Papa’nın anlattığı düşünce yapısı Allah’ı her şeye hakim olan, üstün kuvvet ve güç sahibi olarak görmemektedir. Oysa Kuran’da olduğu gibi İncil’de de her şeyin Allah’ın dilemesiyle olduğu ve tek kudret sahibinin Allah olduğu bildirilmiştir:

İsa onlara bakarak, "İnsanlar için bu imkansız, ama Allah için her şey mümkün" dedi. (Matta, 19:26)

... Gücü herşeye yeten Rab Allah, senin işlerin büyük ve şaşılacak işlerdir... (Vahiy, 15:3)

Siz onlara benzemeyin! Çünkü Allah'ınız nelere gereksinmeniz olduğunu siz daha O'ndan dilemeden önce bilir. (Matta, 6:8)

Beş serçe iki meteliğe satılmıyor mu? Ama bunların bir teki bile Allah Katında unutulmuş değildir. Nitekim başınızdaki saçlar bile tek tek sayılıdır... (Luka, 12:6-7)

[Allah Katında] Belli olmayacak gizli hiçbir şey yoktur, bilinmeyecek ve aydınlığa çıkmayacak saklı birşey yoktur. (Luka, 8:17)

... Yeryüzü ve içindeki herşey Rab'bindir. (Pavlus'tan Korintlilere 1. Mektup, 10:26)

Papa’nın yaptığı açıklamalarla insanlara şüphe değil güç veren olması gerekir. Hristiyanlık alemi son yıllarda maddi manevi çok büyük sıkıntılar içindedir. Bu sıkıntıları aşmanın yolu, Darwinist diktatörlüğe ve dinsizlerin telkinine boyun eğmek değil, Allah’ın hükümlerine sıkı sıkıya sarılmaktır. Allah’ın gücüne ve kaderine teslim olmaktır. Hz. İsa Mesih (as)’a sevgiyle bağlanmak, o güzel kutlu insanın geliş vaktinde olduğumuzu inananlara müjdelemektir.

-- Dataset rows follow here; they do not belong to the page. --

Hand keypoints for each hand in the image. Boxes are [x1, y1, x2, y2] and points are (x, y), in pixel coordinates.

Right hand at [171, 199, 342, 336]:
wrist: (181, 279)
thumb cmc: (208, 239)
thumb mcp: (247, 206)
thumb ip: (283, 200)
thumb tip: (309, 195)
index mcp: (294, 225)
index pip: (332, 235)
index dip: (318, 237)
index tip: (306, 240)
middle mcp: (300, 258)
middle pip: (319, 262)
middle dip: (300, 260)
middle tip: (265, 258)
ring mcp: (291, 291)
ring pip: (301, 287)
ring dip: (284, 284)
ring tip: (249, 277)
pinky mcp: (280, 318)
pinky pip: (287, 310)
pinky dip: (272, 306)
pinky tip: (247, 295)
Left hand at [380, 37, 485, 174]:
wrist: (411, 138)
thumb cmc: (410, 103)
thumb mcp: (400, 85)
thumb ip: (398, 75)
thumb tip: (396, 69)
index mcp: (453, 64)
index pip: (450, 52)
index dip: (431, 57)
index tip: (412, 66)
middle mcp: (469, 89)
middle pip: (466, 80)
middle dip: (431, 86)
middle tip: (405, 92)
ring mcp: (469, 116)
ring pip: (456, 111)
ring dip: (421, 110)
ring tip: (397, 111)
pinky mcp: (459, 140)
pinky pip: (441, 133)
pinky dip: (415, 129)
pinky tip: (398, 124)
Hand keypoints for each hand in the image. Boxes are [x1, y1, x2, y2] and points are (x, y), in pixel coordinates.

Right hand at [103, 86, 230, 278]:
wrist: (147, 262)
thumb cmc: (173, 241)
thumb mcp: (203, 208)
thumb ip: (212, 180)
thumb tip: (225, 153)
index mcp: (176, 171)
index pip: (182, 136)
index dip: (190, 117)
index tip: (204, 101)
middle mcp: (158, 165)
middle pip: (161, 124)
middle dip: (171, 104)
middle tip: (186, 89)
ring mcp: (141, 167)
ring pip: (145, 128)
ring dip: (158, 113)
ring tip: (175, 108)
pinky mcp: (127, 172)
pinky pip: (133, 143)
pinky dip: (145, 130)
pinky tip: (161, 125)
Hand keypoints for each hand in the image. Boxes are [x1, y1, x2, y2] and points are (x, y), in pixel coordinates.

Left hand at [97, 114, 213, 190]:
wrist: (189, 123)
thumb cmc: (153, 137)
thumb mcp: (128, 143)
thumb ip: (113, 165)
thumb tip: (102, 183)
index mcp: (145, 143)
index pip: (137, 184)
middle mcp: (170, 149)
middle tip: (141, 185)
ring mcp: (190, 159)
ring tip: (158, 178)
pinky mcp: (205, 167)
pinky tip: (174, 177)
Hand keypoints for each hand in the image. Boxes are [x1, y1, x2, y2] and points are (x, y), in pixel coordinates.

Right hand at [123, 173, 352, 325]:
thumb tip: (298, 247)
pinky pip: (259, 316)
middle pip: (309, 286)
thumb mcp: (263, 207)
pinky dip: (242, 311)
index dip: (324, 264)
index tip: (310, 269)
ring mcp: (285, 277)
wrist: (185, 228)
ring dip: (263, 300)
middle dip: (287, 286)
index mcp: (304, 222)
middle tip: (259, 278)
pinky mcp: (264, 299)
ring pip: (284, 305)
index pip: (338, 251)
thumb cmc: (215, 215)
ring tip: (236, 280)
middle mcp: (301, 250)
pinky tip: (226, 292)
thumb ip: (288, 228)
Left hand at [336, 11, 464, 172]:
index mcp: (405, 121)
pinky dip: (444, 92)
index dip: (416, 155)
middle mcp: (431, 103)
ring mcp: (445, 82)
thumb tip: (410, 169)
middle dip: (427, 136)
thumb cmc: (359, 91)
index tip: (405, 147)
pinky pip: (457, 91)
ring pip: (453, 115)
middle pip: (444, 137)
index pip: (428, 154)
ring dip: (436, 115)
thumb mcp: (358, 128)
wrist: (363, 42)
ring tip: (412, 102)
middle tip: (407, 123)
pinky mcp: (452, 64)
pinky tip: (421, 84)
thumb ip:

Din ile dinsizlik arasında orta bir yol seçmek, Allah korusun inananların çok büyük bir yenilgiye uğramasına sebep olur. Kurtuluş, Allah’ın gösterdiği yoldadır. Papa ve Vatikan Hristiyan aleminin yeniden can bulmasını, gençlerin inanca yönelmesini, maneviyatın topraklarına hayat vermesini istiyorlarsa bunu Darwinistlerden değil üstün güç ve kuvvet sahibi olan Allah’tan istemelidir.